Input records
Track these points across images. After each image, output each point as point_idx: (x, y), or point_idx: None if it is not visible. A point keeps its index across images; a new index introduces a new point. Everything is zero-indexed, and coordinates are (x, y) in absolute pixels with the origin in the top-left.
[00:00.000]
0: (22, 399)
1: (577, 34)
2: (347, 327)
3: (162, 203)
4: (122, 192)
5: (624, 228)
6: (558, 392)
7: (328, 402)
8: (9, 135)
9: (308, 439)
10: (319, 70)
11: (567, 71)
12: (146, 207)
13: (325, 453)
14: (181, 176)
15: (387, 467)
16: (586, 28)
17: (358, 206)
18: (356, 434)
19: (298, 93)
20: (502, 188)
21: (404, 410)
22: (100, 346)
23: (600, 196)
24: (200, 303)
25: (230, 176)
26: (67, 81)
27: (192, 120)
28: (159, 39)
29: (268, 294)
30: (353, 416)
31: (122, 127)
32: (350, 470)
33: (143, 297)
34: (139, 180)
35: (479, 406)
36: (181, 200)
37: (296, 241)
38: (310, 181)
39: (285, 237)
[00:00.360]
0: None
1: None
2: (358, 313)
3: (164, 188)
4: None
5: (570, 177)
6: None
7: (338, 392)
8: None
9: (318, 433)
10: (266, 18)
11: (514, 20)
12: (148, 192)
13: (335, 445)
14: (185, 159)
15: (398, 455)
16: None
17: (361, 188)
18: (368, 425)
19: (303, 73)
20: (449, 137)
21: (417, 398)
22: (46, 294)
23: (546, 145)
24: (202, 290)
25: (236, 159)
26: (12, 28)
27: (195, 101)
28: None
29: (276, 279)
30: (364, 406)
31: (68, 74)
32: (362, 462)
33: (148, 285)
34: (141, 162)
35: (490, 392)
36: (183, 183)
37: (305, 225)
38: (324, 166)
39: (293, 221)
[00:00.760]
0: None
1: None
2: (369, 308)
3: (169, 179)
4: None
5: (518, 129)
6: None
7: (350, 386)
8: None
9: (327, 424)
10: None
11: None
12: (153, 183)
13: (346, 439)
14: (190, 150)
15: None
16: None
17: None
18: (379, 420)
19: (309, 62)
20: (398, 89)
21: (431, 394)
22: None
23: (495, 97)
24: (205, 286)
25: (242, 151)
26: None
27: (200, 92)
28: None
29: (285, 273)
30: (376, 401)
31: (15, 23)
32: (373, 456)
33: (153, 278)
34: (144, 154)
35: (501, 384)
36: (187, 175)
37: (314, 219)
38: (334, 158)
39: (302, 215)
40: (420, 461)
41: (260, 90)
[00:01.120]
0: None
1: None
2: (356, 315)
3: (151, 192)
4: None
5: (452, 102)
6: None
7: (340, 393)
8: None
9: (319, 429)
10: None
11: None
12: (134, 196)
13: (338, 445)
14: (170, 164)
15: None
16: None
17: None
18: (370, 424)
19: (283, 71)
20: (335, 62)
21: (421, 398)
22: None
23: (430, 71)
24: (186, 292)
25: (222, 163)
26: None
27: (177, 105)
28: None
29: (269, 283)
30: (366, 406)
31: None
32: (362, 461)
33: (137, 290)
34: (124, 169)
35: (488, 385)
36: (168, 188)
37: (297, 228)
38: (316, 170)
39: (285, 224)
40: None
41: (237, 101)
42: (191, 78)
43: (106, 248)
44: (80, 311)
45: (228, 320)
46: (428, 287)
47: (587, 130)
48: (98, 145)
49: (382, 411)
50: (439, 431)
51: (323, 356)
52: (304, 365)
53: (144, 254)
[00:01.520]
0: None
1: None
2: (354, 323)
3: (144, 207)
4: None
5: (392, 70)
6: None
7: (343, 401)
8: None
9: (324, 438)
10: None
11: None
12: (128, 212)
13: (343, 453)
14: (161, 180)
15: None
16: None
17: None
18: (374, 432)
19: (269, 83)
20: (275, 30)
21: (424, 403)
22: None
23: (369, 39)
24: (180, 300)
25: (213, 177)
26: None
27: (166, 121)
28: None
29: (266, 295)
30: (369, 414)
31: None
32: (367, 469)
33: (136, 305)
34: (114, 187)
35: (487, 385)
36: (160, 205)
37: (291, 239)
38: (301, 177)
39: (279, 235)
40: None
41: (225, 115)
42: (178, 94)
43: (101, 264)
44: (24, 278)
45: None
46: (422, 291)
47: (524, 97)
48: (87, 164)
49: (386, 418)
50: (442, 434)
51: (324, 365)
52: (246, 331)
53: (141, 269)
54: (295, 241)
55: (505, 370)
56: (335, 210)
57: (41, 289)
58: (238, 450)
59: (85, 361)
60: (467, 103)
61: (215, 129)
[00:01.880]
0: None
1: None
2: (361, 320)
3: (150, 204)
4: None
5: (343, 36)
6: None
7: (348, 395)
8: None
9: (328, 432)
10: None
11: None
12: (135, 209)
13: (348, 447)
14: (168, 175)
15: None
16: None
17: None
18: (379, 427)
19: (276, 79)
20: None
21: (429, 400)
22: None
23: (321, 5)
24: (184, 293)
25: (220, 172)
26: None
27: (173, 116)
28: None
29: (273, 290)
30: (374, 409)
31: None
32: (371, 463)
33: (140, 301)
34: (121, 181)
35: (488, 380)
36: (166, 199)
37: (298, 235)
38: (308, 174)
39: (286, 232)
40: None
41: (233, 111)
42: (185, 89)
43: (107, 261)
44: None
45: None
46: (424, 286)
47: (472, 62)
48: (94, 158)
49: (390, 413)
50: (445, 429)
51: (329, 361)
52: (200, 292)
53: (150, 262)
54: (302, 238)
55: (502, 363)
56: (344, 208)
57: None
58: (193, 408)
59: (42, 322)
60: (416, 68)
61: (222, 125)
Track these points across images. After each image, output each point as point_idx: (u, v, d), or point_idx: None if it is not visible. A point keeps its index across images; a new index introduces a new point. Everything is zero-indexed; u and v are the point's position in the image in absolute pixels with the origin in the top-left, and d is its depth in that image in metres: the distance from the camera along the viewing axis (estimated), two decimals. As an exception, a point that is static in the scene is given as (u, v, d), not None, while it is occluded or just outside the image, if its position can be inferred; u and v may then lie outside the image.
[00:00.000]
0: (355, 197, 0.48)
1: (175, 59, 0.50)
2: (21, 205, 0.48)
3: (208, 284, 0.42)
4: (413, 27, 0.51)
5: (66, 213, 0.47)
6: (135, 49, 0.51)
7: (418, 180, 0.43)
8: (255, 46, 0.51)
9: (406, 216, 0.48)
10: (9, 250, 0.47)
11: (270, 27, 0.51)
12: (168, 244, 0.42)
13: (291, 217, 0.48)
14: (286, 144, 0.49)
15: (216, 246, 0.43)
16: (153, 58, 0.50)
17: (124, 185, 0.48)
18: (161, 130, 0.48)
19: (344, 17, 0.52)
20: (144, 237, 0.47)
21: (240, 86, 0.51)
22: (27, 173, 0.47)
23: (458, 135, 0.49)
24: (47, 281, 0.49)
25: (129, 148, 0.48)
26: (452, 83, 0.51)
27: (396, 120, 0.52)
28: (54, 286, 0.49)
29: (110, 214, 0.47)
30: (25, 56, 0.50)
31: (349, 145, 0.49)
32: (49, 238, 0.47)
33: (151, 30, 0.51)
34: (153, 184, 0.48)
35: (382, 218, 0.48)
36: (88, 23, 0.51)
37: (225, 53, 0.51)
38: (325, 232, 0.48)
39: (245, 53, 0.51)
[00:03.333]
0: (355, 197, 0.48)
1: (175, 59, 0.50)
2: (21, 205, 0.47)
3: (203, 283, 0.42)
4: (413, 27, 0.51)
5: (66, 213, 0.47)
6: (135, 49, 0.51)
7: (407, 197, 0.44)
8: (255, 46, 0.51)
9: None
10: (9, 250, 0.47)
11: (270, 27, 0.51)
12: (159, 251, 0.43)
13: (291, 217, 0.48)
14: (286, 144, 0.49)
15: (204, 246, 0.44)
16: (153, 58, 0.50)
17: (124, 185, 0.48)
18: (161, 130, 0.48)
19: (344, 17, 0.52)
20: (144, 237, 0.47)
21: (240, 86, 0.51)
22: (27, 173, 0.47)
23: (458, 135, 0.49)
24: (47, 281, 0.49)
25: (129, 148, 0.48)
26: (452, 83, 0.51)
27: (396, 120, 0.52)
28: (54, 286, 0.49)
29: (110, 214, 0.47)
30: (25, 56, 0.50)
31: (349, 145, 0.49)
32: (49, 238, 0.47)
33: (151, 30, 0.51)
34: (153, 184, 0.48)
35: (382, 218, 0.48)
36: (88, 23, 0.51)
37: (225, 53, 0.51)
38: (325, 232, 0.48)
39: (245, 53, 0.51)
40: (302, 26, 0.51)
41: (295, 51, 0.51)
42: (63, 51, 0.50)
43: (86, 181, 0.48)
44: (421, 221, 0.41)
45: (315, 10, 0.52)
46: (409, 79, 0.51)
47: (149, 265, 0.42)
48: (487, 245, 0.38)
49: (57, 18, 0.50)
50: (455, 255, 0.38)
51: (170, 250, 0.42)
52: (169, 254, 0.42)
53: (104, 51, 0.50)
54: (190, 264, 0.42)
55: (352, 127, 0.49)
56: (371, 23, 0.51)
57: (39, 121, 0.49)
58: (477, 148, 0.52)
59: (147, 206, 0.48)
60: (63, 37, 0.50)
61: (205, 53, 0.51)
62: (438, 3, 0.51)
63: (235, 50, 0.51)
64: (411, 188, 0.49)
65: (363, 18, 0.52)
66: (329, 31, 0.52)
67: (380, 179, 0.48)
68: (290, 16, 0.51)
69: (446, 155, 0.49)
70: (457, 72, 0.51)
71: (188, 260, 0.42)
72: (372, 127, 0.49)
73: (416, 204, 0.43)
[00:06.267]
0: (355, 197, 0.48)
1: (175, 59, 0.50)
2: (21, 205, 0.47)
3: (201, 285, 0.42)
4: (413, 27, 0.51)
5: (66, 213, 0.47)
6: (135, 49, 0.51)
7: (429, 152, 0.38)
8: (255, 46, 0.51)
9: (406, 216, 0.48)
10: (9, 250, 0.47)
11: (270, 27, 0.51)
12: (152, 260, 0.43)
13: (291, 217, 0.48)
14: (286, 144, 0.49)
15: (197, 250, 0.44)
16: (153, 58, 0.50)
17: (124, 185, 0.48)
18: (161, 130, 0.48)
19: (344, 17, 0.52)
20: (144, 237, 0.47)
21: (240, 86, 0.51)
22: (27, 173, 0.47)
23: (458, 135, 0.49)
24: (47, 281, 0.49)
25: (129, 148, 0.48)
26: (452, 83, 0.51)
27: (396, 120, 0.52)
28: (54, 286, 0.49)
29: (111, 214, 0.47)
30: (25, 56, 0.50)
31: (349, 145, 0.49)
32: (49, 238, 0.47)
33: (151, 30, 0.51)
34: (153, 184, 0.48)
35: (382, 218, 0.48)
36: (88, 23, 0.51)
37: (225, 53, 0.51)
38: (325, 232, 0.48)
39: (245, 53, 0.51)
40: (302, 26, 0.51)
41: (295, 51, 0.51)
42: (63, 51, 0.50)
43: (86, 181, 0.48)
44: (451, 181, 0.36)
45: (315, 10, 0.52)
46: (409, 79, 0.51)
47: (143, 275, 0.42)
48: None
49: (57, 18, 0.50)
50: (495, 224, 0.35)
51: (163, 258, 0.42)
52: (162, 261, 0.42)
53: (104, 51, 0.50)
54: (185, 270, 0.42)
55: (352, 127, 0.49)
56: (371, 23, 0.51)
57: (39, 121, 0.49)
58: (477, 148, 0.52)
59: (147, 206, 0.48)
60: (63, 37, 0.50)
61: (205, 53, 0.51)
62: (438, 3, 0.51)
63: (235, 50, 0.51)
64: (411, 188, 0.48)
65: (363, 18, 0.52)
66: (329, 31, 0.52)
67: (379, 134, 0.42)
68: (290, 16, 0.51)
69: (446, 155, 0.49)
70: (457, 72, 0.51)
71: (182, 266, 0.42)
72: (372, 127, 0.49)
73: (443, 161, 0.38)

Aim of the exercise
Gather up every line from the listing above in which the word "each" occurs.

Solution
Track these points across images. After each image, output each point as point_idx: (x, y), or point_idx: None if it is not visible. A point keeps its index across images; a new index introduces a new point. Everything is zero-indexed, and coordinates are (x, y) in absolute pixels with the origin in the top-left.
Track these points across images. After each image, output each point as point_idx: (u, v, d), or point_idx: None if it is not visible. A point keeps its index across images; a new index introduces a new point. Everything is zero-indexed; u and v are the point's position in the image in absolute pixels with the origin in the top-left, and d is its depth in that image in metres: the distance from the camera along the viewing axis (estimated), two decimals. As an exception, a point that is static in the scene is given as (u, v, d), not None, while it is occluded or just outside the image, if its position can be inferred; u and v may then lie outside the image.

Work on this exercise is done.